▸ ACTIVITIES:
**1)** In the comment thread on "In Common Use!", which three things does one commenter say have no history of common use among the public?
**2)** Carry on the comment thread on "In Common Use!" past its last sentence.

5 thoughts on “In Common Use!”
  1. “What the state wants and what the Supreme Court has said are two extremely diverse things.”
    .
    Indeed. Problem is, the issue might have to get back before SCOTUS to be resolved correctly, given the predilections of inferior courts.

    1. The REAL problem, in my opinion, is that the USSC has already ruled, but the lower courts are ignoring or trying to weasel around it, and there aren’t any readily apparent ‘teeth’ that the USSC can use to enforce their opinion.

      Now, if we had something along the lines of automatic disbarrment if out of, say 30 rulings, over 70% are overturned, then there is a mechanism to weed out the ‘bad’ jurists.

  2. I mean you lost me. You say common use has no meaning or bearing then explain how it does?
    .
    What does in common use mean? I don’t recall a rigid definition of if being provided. That’s the danger wiggle room might as well be an open door for a lawyer. It also doesnt matter if it is legal or not, as long as there is plausible wiggle room to exploit games can be played until a higher power says no. And that can take decades.
    .
    It is not a one way rachet. You can easily prove that artillery pieces, hand grenades, and machine guns have no history of common use amongst the public. All of which are are clearly arms covered by 2A.

    1. I think the point is that the good guys are supposed to prevail if (1) it’s in common use, or (2) there isn’t a history of regulating it. So “in common use” is sufficient for us to win, but not necessary — we can also win with (2).

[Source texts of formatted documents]
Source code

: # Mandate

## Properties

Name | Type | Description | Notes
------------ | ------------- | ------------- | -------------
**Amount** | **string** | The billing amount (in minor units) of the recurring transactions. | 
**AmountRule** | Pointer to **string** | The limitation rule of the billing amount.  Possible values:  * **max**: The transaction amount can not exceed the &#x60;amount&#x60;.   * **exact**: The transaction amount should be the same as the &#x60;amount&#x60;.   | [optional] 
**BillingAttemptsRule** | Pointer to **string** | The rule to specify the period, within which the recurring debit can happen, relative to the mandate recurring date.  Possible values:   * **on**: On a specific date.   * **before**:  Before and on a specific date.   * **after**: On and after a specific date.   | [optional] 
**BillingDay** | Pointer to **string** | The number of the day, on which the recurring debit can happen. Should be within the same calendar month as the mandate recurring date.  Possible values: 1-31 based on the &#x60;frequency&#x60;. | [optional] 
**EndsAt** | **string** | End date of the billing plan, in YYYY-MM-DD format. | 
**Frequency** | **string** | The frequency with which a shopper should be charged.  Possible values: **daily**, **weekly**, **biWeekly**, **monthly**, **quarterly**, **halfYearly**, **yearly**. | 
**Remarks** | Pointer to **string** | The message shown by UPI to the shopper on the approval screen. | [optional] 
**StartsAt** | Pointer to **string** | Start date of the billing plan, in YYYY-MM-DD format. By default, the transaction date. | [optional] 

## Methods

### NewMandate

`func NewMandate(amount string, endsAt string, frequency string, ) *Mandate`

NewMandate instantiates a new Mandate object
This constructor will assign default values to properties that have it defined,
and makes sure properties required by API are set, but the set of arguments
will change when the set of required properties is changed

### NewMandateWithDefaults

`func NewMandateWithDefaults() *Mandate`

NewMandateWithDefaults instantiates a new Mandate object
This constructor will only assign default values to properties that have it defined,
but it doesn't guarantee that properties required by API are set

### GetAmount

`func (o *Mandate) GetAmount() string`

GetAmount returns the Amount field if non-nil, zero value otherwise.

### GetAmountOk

▸ ANSWERS TO THE EXERCISES:
**1)** Artillery pieces, hand grenades, and machine guns.

**2)**
      Apart from the fact that the bad guys are forever looking for “dishonest and dishonorable” ways around the Constitution, there’s also the fact that even these somewhat-helpful notions are not permitted by the Constitution. The correct Constitutional interpretation is “Does the regulation limit the use of or access to an arm? If yes, it’s not allowed. Done.” This of course would set aside all current Federal firearms laws, which is why SCOTUS hasn’t done it, but if they were obedient to their oath they would do so.

      1. I take your point, but I think we get out of it that easily. I cannot think of anything in our modern age that does not have a history of regulation and that is not in common use. Once again see artillery pieces, grenades, and machine guns. At certain points there was no history of regulation for the said items but still probably no common use. At certain points there was regulation of said items but no common use. Still too much wiggle room for comfort IMO. However such items are still explicitly protected by Miller because of their military use. Seems like we have two competing possibilities and later precedent gives more leeway for regulation to me.